Name of the Vulnerable Software and Affected Versions: react-dev-utils versions prior to 11.0.4 Description: The issue concerns a function, `getProcessForPort`, where an input argument is concatenated into a command string to be executed. This function is typically used from react-scripts in Create React App projects, where the usage is safe. However, when this function is manually invoked with user-provided values, there is the potential for command injection. If the function is consumed from react-scripts, this issue does not affect the user. Recommendations: For react-dev-utils versions prior to 11.0.4, as a temporary workaround, consider avoiding manual invocation of the `getProcessForPort` function with user-provided values until a patch is available. At the moment, there is no information about a newer version that contains a fix for this vulnerability.

**Name of the Vulnerable Software and Affected Versions** phpipam/phpipam versions prior to 1.5.2 **Description** The issue is related to Cross-site Scripting (XSS) - Stored, which occurs when an application stores user input and later displays it without proper validation, allowing an attacker to inject malicious scripts. This can lead to unauthorized actions on behalf of the user. The estimated number of potentially affected devices worldwide is not specified. There is no information about real-world incidents where this issue was exploited. **Recommendations** For versions prior to 1.5.2, update to version 1.5.2 or later to resolve the issue. As a temporary workaround, consider restricting user input validation to minimize the risk of exploitation.
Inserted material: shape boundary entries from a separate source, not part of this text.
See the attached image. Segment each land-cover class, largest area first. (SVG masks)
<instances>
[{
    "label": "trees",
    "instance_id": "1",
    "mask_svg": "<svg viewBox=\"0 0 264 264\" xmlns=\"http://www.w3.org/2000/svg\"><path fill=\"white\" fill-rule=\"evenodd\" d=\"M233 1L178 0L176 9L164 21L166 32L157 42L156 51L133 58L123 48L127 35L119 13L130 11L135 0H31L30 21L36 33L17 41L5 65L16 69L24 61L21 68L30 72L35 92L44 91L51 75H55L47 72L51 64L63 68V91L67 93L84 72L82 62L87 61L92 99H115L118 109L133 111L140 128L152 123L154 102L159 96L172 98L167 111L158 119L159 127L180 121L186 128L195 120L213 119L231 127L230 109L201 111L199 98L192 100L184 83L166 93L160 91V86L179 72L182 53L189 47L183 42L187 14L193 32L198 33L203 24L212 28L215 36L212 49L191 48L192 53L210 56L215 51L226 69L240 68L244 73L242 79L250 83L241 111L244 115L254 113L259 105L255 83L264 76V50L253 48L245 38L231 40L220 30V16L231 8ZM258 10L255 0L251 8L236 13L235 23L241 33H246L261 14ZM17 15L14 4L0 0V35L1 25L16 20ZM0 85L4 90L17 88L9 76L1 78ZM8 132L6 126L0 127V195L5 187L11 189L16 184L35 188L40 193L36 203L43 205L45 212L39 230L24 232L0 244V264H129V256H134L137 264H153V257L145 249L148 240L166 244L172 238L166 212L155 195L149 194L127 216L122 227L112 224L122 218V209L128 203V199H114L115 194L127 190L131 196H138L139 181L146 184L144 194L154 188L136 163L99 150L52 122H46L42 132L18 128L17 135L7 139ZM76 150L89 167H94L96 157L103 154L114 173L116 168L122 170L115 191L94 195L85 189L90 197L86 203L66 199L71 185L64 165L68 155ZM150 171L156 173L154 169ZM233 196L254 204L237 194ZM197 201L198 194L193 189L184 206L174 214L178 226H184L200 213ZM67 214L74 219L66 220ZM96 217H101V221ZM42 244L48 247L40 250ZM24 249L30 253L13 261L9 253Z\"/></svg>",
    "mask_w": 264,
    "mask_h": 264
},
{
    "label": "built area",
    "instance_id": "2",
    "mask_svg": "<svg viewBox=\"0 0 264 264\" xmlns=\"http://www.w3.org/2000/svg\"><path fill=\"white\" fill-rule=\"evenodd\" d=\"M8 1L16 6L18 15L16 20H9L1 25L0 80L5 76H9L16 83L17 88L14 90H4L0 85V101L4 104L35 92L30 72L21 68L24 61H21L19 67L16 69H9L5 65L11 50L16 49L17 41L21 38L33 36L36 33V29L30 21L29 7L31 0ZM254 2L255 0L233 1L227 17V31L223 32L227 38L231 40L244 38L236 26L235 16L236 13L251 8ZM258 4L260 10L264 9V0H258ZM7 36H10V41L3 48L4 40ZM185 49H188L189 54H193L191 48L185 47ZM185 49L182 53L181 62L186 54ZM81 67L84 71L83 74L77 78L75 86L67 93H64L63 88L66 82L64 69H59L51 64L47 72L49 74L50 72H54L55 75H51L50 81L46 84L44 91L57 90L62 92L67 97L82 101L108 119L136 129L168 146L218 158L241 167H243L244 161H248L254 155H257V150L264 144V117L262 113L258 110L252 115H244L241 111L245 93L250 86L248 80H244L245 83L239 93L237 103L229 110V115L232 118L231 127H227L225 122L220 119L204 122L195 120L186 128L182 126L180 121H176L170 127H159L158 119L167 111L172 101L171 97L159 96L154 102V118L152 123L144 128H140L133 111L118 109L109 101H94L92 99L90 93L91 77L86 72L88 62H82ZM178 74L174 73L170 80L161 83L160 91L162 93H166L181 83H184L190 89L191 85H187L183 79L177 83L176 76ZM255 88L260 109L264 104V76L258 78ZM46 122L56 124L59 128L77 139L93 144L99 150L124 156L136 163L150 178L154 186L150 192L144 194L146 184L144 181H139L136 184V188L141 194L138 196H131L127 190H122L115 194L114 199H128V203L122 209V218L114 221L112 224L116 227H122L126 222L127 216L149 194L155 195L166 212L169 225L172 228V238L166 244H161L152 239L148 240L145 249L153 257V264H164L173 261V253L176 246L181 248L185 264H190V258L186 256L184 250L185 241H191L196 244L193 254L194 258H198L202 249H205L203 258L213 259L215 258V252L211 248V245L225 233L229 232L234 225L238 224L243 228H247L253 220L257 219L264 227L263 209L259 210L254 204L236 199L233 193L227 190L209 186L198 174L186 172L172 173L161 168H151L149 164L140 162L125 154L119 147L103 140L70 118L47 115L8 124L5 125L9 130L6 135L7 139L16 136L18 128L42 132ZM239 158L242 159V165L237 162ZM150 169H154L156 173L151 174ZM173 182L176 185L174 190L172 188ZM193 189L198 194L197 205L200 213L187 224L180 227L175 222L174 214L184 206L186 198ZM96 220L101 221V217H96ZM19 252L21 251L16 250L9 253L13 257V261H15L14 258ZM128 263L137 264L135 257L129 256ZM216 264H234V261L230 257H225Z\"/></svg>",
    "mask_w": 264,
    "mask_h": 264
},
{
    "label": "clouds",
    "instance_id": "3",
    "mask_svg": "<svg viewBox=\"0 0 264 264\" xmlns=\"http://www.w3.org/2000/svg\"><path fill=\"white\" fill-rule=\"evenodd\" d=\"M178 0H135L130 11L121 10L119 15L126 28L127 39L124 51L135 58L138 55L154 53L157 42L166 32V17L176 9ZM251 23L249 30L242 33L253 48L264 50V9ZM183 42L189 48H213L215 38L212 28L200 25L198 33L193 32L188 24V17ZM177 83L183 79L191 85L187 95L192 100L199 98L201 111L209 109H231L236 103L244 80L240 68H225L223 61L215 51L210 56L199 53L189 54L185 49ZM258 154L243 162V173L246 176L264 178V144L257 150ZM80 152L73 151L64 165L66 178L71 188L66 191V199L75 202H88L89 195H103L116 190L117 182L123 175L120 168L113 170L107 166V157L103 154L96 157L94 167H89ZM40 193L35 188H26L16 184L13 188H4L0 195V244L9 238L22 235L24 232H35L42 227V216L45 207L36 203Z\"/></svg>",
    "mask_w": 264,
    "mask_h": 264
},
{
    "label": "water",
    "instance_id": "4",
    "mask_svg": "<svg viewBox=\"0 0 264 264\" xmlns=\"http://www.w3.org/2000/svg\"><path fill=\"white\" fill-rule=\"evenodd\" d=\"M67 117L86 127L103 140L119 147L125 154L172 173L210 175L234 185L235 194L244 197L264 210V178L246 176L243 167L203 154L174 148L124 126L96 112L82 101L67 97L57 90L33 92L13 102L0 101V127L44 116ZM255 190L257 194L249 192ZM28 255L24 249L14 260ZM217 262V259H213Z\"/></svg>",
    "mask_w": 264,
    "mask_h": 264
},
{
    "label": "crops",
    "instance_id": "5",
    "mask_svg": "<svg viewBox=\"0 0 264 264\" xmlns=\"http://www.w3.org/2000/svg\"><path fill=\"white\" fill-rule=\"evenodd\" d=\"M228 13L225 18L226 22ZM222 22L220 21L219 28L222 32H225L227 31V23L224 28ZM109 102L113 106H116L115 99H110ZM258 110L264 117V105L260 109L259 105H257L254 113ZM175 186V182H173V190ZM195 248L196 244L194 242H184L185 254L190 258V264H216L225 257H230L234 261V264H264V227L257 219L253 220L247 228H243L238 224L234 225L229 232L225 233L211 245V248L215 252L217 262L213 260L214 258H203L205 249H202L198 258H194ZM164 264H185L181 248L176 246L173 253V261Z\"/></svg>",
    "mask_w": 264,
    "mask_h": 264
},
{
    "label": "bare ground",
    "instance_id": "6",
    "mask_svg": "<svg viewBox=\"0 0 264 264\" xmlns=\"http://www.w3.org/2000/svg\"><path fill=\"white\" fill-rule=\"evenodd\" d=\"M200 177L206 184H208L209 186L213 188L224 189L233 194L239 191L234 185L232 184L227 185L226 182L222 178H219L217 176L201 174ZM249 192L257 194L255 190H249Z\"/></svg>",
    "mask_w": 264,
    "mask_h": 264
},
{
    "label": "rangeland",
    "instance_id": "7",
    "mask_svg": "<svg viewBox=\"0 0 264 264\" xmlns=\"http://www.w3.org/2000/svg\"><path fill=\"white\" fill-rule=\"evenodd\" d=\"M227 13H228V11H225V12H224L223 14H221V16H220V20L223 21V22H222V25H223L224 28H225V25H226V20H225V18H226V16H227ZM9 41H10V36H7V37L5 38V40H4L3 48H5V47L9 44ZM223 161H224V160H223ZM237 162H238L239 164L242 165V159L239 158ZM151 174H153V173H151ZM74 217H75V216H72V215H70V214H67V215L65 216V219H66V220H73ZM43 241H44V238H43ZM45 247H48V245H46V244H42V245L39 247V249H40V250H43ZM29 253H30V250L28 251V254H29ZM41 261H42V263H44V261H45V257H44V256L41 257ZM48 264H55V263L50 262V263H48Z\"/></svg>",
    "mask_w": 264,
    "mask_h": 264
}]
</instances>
**Name of the Vulnerable Software and Affected Versions** phpipam versions prior to 1.5.2 **Description** The issue is related to a lack of protection against SQL query structure manipulation in the app/admin/custom-fields/edit-result.php script of the phpipam web application for IP address management. This is due to the handling of user fields with parameters such as `fieldType=set` and `fieldSize='1'`. The exploitation of this issue may allow a remote attacker to execute arbitrary SQL commands. **Recommendations** For versions prior to 1.5.2, update to version 1.5.2 or later to resolve the issue. As a temporary workaround, consider restricting access to the `edit-result.php` script in the `app/admin/custom-fields` directory until a patch is applied. Avoid using the `fieldType` and `fieldSize` parameters in the affected script until the issue is resolved.